Die gemäßigten Islamisten der Ennahda Partei haben sich zum Sieger der Wahlen in Tunesien ernannt. Sie berufen sich dabei auf eine parteiinterne, inoffizielle Auswertung der Stimmen – das offizielle Wahlergebnis wird erst im Laufe des Abends erwartet. Abstimmen konnte die tunesische Bevölkerung über die Mitglieder der verfassungsgebenden Versammlung. Die Wahlbeteiligung lag bei stolzen 90 Prozent.
Die gemäßigten Islamisten der Ennahda Partei gehen als Sieger aus der ersten demokratischen Wahl in Tunesien seit dem Ende des Umsturzes Anfang des Jahres hervor. Obwohl es noch kein offizielles Wahlergebnis gibt, hat sich die Ennahda Partei zum Wahlsieger erklärt und beruft sich auf eine eigene, inoffizielle Auszählung – aber auch das eigentliche Wahlergebnis, das am Dienstagabend verkündet werden soll, scheint ersten Hochrechnungen zufolge den Sieg zu bestätigen.
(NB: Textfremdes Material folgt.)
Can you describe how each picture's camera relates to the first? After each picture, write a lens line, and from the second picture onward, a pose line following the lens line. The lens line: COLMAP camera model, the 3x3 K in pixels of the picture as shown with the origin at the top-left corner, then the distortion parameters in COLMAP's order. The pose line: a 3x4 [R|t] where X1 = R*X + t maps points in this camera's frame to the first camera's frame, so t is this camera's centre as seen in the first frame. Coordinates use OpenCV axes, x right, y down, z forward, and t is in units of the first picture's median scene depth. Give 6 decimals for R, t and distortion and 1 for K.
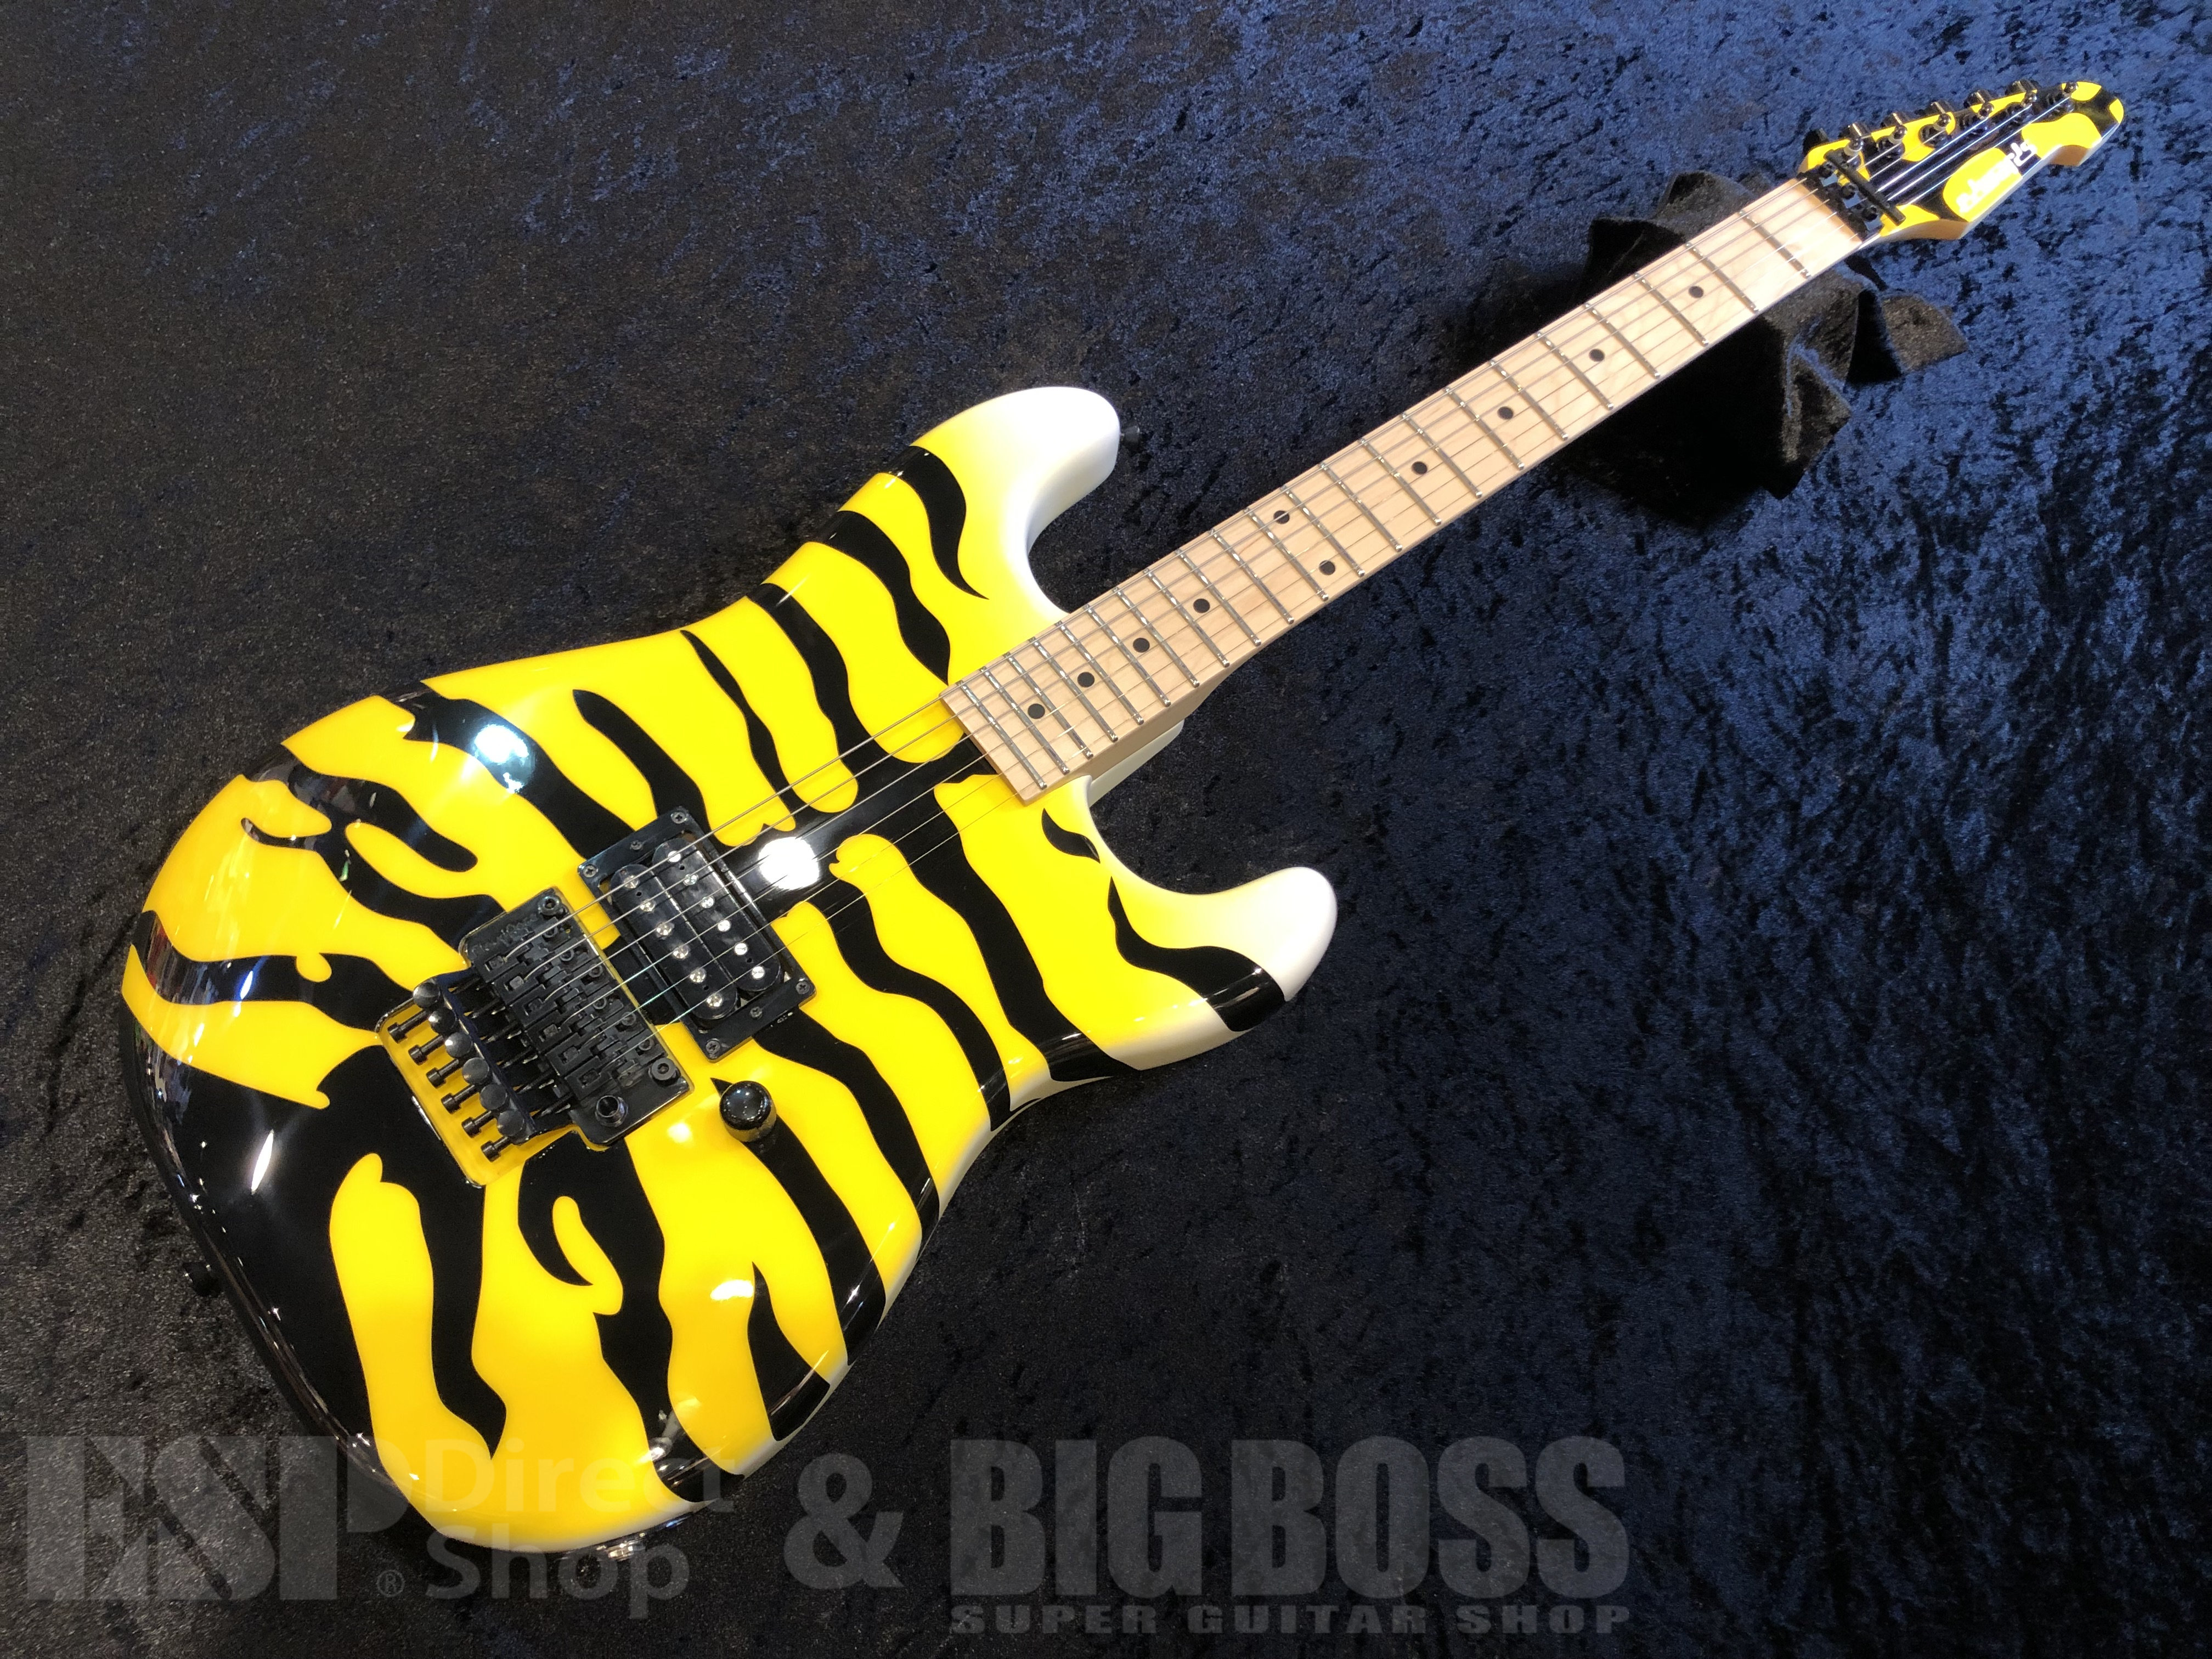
lens RADIAL K [[1826.1, 0, 1101.9], [0, 1826.1, 852.9], [0, 0, 1]] dist [0.051326, -0.054337]
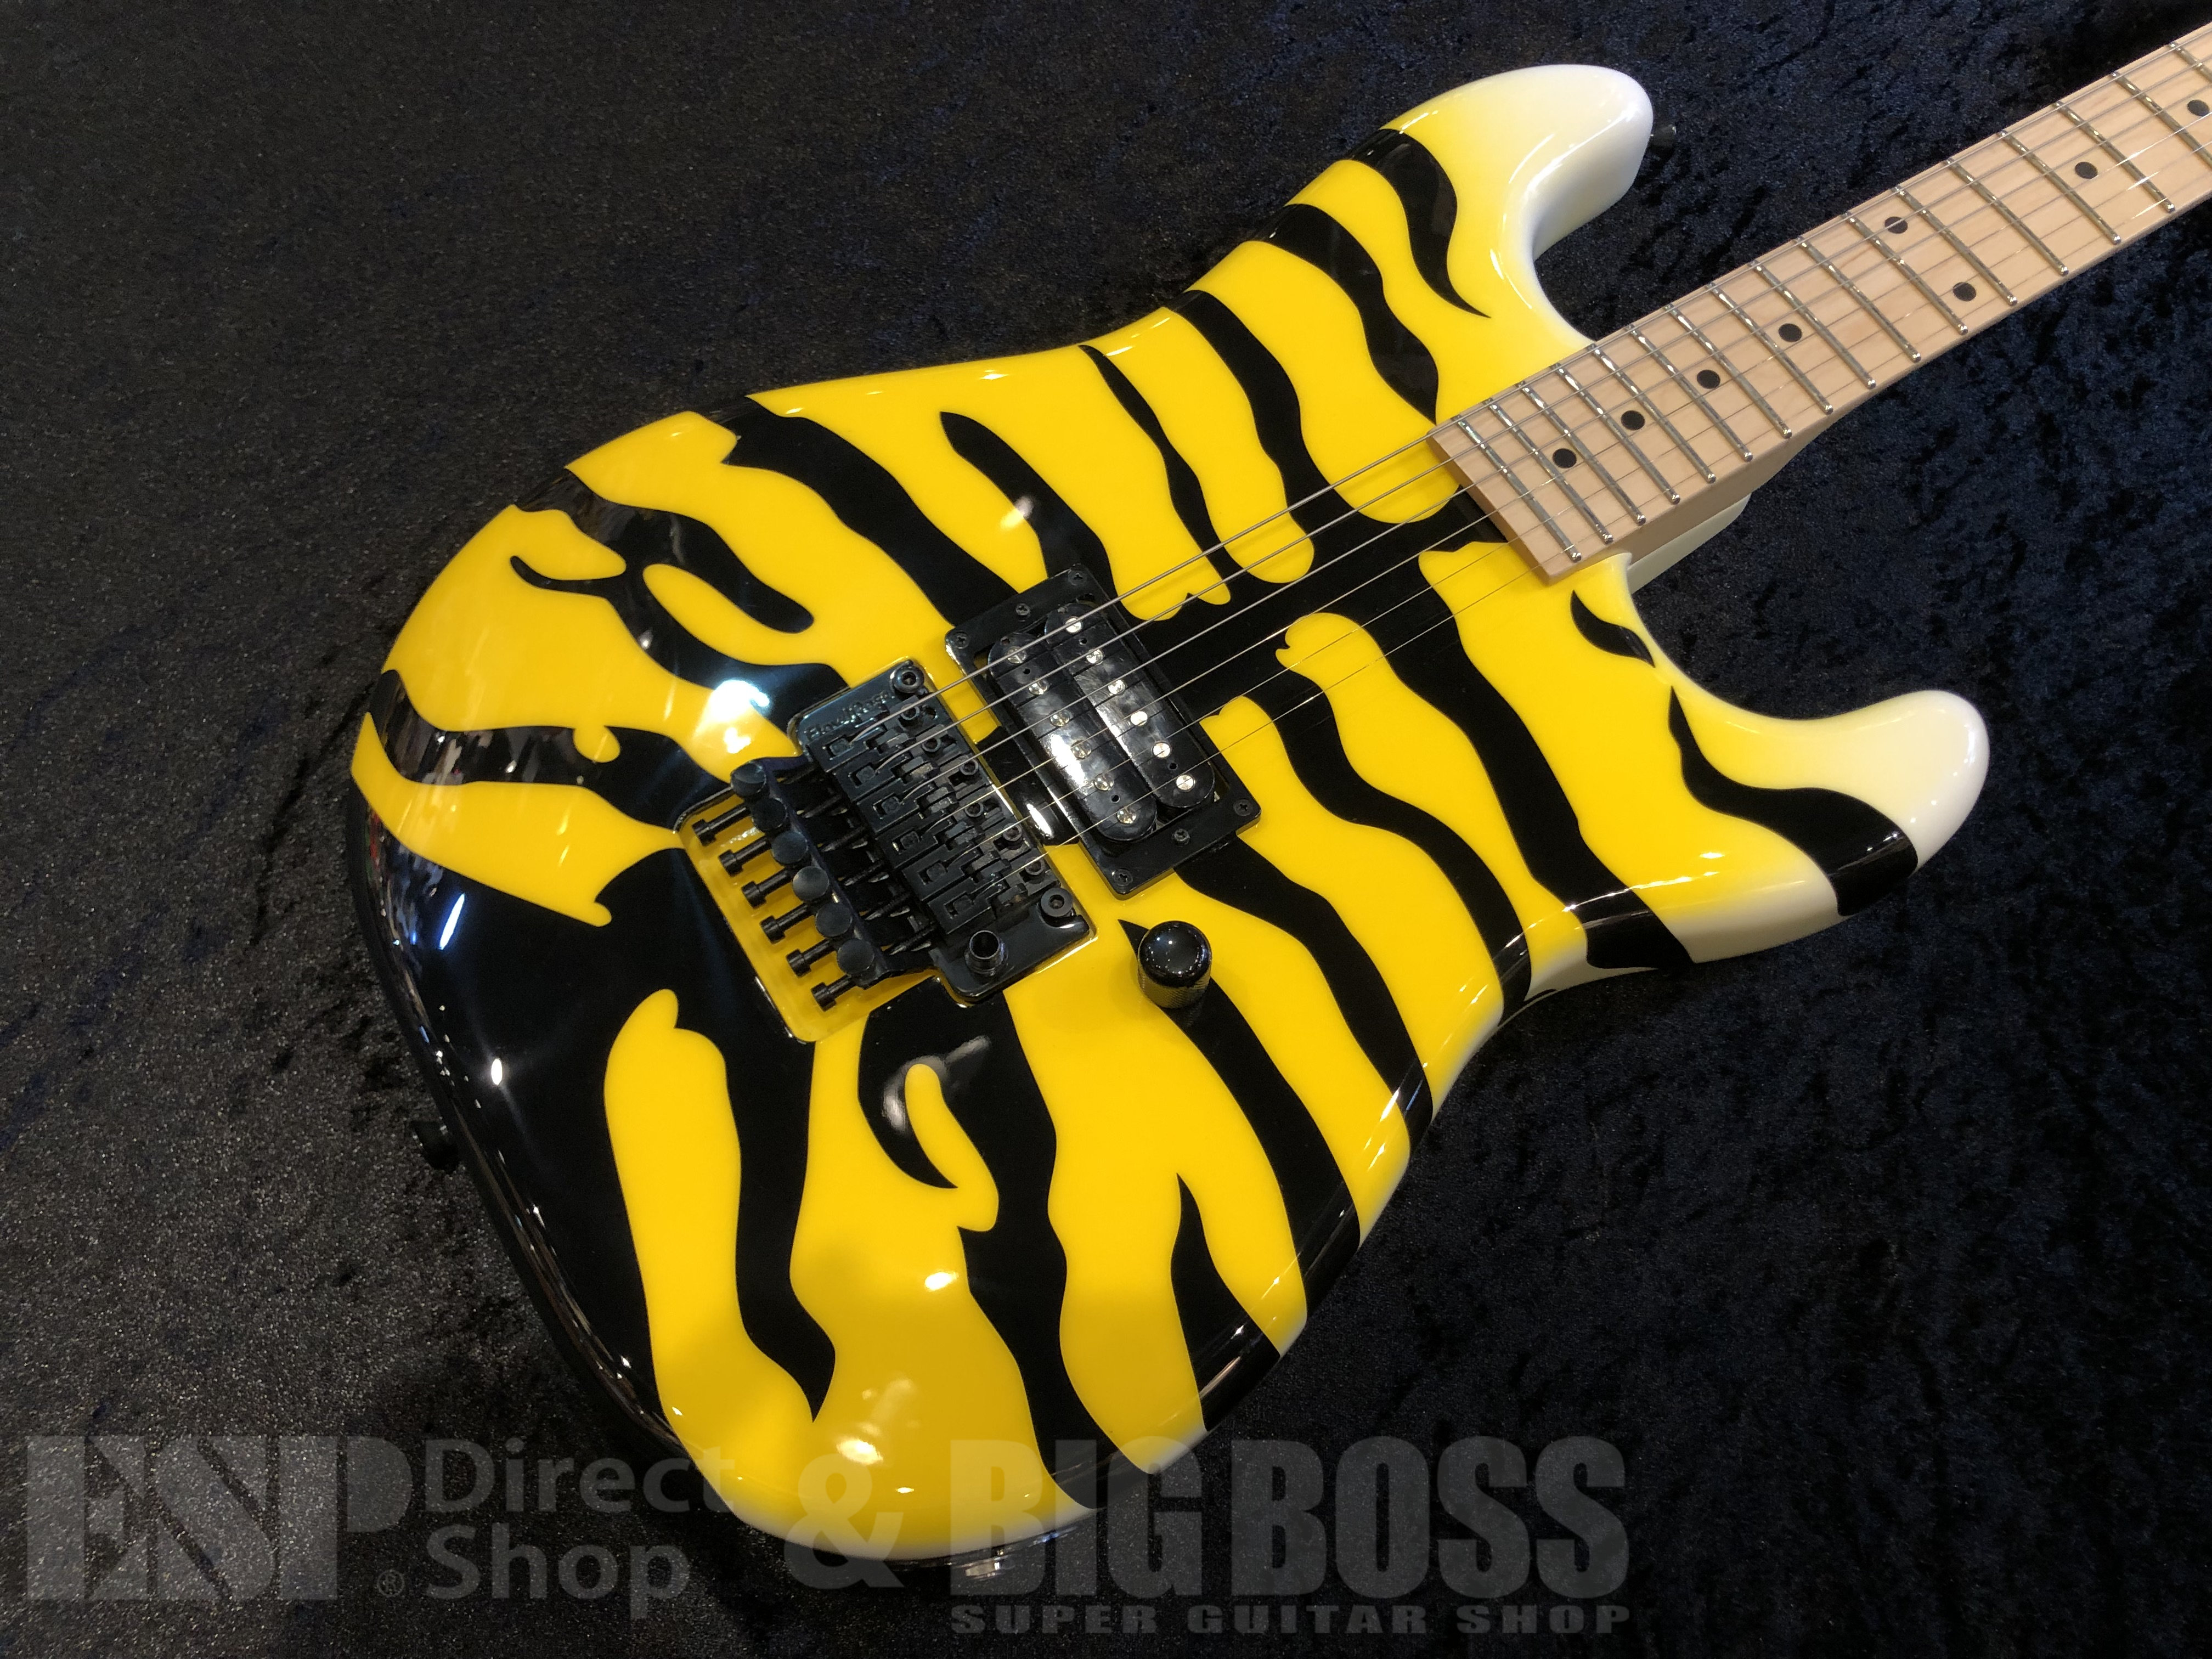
lens RADIAL K [[1826.1, 0, 1103.7], [0, 1826.1, 876.6], [0, 0, 1]] dist [0.051326, -0.054337]
pose [[0.993173, 0.053440, -0.103688, -0.135070], [-0.053089, 0.998571, 0.006148, 0.094171], [0.103869, -0.000601, 0.994591, 0.263364]]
Die Partei, die von Rachid Ghannouchi geführt wird, war während der Regierungszeit des gestürzten Diktators Ben Ali verboten, hat es aber in den vergangenen zehn Monaten geschafft, mit einer breit angelegten Kampagne eine Mehrheit der Bevölkerung von sich zu überzeugen.
Kritiker der Ennahda werfen der Partei vor, dass hinter der liberalen Fassade die Strippen von islamistischen Hardliner gezogen werden und schüren damit – bisher unbegründet – die Angst vor einem religiös-fanatischen Regime. Der Parteiführer Rachid Ghannouchi hingegen wird nicht müde, zu wiederholen, dass seine Partei der tunesischen Bevölkerung keinerlei Moralkodex auferlegen wird. Auch für die Millionen westlichen Touristen, die jedes Jahr nach Tunesien reisen, soll sich nichts ändern.
Das Ergebnis der gemäßigten Islamisten wird aller Wahrscheinlichkeit nach nicht für eine absolute Mehrheit reichen, weshalb die Partei ein Koalition mit säkular ausgerichteten Parteien anstrebt, um auch damit weiter die Ängste der kritischen Stimmen zu minimieren. Hochrangige Mitglieder der Ennahda teilten mit, dass sie eine Koalition mit der säuklar ausgerichteten Partei Congress for the Republic und der linksgerichteten Ettakatol Partei bevorzugen würden. Ziel ist die Bildung einer breiten Koalition, die einen adäquaten Übergang zu einer regulären Regierung ermöglicht.
Die jetzige Wahl entscheidet über die 217 Mitglieder der verfassungsgebenden Versammlung, deren Aufgabe auch die Ernennung eines Übergangspräsidenten und einer -regierung ist. Die Wahlbeteiligung lag bei überragenden 90 Prozent und auch nicht registrierten Wählern war es möglich, nach Vorlage eines Ausweises, abzustimmen. Mehr als 100 verschiedene Parteien hatten sich für die Wahl registriert.